Anaokulunda bir yıl bitti. Berk 6 yaş olduğu için ilköğretime geçecek. Eren, Doku Kültür'de 6 yaşı Berk'siz geçireceği için şimdiden dertleniyor. Neyse ki biz ikisinin de yeni arkadaşlar edinip dostluklarını genişleteceklerinden eminiz. Umarız Eren ve Berk'in buluşmalarına da sık sık tanık oluruz.

30 Aralık 2010 Perşembe

Şimdi değilse ne zaman II


2011'in sihirli sorusu bu olacak işte: Şimdi değilse ne zaman? Birşeyi ertelemeye kalktığımda hemen bu soruyu hatırlatacağım kendime.




Çünkü her geçen gün bir kez daha anlıyorum ki, hiçbir şeyi ertelemeden doya doya yaşamak lazım. Sorumluluklar, zorunluluklar bir sürü ıvır zıvır tamam kabulüm. Onlardan kaçış yok. Bir şekilde hepsini yerine de getirmek lazım. Ama söylenmeden, bunalıma girmeden. Çarkın dönmesi için hayatın kırtasiyelerini de kabullenerek yaşamak gerekiyor. İki kere iki dört!




Peki madem işler böyle yürüyecek, bunun umutsuzluğuna mı kapılmalı? "Hep böyle mi gidecek?" diye isyan etmek yerine tüm bu engel gibi gördüklerimizin aslında hayatın ta kendisi olduğunu kabullenmek fazla kadercilik mi?




Ben 2011'de ikinci şıkkı seçmeye karar verdim. Ama bir farkla, sorumluluklar beni esir alamadan, isteklerimi ertelemeden... Yapılacaklar listesinin en başına gerçekten yapmak istediklerimi koyacağım bu kez. Çünkü insanın gerçekten istediği birşeyi, bir yolunu bulup mutlaka yapacağını öğreneli çok oldu. Gerisi mazeretten ibaret...




Daha çok okuyacağım, daha çok yazacağım, daha çok ruhumu dinleyeceğim. Çünkü hayat kısa... Çünkü şimdi değilse ne zaman?




28 Aralık 2010 Salı

Şimdi değilse ne zaman I


Son günlerde üzerinde en çok düşündüğüm şey bu. Hiçbir şeye yetmemek, yetişememek... Asıl yapmak istediklerimizi hep daha sonraya ertelemek... Hep yapılması gereken başka şeyler var çünkü.
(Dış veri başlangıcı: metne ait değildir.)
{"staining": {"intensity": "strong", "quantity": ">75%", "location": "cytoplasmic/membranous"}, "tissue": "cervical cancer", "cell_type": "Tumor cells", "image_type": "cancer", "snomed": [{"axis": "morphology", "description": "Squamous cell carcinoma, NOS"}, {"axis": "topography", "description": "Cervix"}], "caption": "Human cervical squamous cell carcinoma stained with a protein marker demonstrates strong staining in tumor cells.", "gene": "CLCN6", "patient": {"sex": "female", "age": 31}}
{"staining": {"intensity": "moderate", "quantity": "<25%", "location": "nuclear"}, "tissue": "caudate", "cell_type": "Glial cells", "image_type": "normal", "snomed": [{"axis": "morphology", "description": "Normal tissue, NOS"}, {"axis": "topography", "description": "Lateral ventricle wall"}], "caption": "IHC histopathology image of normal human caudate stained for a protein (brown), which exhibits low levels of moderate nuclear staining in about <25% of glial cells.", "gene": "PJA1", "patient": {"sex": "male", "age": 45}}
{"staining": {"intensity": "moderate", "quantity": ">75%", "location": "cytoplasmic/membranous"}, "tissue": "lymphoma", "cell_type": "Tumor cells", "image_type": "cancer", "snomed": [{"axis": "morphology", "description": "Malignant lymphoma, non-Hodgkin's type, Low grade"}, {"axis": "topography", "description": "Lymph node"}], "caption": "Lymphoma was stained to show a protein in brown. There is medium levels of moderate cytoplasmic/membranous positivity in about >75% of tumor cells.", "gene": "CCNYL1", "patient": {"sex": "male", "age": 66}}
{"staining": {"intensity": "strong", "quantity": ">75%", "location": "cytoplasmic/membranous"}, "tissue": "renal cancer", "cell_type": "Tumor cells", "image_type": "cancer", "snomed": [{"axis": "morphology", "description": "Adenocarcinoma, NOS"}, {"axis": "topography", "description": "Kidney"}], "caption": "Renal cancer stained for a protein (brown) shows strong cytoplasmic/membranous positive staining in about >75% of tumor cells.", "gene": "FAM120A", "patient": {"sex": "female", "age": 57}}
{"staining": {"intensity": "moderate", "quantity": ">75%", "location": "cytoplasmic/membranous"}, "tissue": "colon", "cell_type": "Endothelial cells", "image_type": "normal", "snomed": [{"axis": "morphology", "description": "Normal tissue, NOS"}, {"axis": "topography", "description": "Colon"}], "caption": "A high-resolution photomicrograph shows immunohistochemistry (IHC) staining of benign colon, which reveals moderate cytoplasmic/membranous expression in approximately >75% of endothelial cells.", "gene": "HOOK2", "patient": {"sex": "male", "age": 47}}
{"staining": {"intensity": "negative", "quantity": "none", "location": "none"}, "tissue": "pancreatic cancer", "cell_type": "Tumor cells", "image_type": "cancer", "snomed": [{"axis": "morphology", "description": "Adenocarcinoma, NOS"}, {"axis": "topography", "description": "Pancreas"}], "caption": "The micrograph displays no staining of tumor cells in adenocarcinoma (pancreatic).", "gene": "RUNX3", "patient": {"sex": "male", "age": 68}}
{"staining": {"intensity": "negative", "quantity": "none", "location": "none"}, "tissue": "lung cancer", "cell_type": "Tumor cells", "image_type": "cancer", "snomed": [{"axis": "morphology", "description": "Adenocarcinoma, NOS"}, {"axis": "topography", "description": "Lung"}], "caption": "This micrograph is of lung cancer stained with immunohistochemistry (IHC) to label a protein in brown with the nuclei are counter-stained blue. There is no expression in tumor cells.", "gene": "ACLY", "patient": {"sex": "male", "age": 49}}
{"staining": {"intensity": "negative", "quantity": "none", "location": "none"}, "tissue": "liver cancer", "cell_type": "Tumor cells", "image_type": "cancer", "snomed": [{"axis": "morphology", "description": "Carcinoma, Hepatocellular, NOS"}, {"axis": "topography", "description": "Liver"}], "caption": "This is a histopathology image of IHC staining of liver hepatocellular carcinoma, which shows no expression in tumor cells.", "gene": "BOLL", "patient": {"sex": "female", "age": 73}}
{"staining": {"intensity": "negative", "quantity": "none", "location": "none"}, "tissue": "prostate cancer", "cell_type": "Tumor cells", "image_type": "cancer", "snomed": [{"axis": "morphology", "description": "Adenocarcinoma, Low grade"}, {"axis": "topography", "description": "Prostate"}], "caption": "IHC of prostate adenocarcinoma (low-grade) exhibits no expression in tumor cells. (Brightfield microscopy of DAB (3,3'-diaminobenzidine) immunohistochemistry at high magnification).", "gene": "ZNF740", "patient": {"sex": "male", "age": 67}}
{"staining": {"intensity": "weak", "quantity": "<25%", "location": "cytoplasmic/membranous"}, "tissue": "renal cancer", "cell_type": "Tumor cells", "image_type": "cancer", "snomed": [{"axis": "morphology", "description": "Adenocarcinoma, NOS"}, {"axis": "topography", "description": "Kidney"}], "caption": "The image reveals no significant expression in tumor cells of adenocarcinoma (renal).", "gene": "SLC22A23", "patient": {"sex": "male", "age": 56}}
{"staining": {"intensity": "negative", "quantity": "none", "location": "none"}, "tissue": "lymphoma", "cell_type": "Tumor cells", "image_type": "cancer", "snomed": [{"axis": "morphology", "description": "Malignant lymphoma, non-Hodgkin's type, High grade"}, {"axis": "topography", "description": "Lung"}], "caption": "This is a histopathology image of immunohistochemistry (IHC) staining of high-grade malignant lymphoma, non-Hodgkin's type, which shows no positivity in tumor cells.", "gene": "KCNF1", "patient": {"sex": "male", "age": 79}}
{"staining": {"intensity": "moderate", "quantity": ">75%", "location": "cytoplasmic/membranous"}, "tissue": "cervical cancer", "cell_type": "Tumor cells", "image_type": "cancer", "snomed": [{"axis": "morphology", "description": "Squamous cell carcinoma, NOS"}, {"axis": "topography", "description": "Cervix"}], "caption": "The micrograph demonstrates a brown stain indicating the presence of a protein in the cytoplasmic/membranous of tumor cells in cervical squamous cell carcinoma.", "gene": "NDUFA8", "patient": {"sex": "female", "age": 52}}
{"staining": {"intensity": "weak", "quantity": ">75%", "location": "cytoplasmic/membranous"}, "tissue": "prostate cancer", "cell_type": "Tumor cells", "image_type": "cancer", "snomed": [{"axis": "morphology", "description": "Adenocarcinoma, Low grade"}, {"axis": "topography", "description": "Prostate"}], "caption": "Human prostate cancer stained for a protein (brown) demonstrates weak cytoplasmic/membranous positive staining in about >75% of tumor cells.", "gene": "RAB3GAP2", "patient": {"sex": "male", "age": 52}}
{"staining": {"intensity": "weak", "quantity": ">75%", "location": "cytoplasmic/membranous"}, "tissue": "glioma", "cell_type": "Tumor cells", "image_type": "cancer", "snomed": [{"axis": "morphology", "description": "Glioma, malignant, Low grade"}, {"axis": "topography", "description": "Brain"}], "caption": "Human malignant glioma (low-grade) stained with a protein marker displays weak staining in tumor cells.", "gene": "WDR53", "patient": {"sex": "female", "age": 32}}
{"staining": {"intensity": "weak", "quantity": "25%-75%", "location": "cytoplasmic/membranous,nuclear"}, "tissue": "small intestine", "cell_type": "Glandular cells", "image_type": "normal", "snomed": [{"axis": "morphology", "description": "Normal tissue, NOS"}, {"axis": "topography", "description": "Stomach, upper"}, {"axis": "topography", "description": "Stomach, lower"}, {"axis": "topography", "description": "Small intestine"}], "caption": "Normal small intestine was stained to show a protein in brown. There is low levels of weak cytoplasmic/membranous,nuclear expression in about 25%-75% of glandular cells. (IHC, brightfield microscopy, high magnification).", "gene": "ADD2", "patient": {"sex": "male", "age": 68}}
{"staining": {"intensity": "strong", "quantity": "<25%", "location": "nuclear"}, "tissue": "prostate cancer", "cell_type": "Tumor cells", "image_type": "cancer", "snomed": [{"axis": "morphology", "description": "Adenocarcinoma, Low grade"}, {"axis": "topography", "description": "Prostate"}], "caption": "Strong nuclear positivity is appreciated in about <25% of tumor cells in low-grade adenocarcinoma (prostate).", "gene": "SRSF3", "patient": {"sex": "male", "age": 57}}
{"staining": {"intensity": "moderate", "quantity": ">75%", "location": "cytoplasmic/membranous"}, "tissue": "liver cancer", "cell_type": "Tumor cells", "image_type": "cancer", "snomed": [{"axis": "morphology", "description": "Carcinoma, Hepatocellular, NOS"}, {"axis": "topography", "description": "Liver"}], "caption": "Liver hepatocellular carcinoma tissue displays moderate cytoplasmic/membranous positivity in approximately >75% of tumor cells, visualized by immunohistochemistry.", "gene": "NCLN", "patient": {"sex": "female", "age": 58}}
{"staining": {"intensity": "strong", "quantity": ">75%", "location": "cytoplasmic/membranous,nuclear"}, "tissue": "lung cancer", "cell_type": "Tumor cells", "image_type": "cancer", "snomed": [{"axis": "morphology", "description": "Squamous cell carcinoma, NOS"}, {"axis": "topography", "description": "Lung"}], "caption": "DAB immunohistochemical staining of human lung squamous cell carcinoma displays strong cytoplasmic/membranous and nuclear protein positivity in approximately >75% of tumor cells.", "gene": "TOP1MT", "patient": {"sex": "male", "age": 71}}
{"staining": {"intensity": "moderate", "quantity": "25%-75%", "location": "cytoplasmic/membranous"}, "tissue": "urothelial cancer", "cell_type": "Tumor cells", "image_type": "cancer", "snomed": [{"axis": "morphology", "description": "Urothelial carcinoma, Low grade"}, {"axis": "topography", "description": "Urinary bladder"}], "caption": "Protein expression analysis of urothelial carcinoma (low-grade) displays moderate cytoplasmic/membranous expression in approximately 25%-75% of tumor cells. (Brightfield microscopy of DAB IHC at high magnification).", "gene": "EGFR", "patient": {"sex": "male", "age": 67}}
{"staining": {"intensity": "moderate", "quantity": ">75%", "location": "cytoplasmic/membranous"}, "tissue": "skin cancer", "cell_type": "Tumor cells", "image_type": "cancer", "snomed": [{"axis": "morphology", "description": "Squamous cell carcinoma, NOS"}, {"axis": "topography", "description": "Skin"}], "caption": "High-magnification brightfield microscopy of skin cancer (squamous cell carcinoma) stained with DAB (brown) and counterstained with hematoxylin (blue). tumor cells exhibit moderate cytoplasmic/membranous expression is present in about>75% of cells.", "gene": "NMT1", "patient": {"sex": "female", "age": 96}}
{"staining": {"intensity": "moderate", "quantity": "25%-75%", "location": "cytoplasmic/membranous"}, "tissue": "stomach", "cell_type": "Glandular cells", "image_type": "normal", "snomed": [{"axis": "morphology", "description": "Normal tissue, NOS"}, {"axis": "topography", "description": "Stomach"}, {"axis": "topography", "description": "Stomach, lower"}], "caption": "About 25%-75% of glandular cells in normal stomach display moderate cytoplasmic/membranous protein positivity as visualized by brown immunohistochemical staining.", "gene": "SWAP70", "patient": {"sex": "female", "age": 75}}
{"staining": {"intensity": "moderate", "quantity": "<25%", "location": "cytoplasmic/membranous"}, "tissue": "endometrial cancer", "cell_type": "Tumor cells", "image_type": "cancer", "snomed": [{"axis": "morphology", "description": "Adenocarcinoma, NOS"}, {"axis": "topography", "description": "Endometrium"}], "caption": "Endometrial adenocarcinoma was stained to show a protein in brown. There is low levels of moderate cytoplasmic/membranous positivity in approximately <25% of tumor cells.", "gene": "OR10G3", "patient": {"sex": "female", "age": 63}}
Yetiştirilmesi gereken işler, sürekli koşturulması gereken bir hayat... Sahi hep böyle mi olacak?

Sabah karanlıkta gözünü açman lazım, acele acele giyinmen lazım. E tabii akşamdan planla ne giyeceğini, ne akşamı yahu haftasonu düşün ki son dakika ütü işi çıkmasın. Yataktan kalkmak istemeyen oğluna hak vere vere uyandırmak için çabalaman lazım. Sonra en hızlısından bir kahvaltı, bazen bir kaç lokma... Aman trafiğe kalmayalım, hadi oğlum sen okula, akşam görüşürüz. Yemeklerini güzelce ye. Bak hayatım yine geç kaldık gördün mü?

İşte yetişmesi gerekenler, notlar, telefonlar, e-postalar vs...vs... Akşam maratonu bu kez, bir an önce yola çık, trafik açıksa şanslısın tabii çocuğunu daha erken alacaksın yoksa nöbet sınıfında seni bekleyecek. Hımm acıkmıştır şimdi o... Ne zamandır yarım bıraktığın kitabı okumak yerine dün akşam acele acele pişirdiğin yemeği ısıtmalı hemen. Sonra...

Sonrası malum... Sofra kur yemek ye, sofra kaldır bulaşıkları hallet. Neyse kocam da yardım ediyor tabii elinden geldiğince, ama... Eh biraz otursam mı şöyle? Aaa olmaz ki şimdi, Eren'in uyku zamanı gelmiş: Hadi oğlum önce tuvalete sonra dişler. Çocuk biraz daha oynamak istiyor tabii, ama şimdi uyuması lazım yoksa sabah hiç kalkamıyor. Gel hadi sarıl annene uyuyalım, ama önce duanı et: Allahım bu gece hiiç kötü rüya görmeyeyim, amin. Duam kabul olsun!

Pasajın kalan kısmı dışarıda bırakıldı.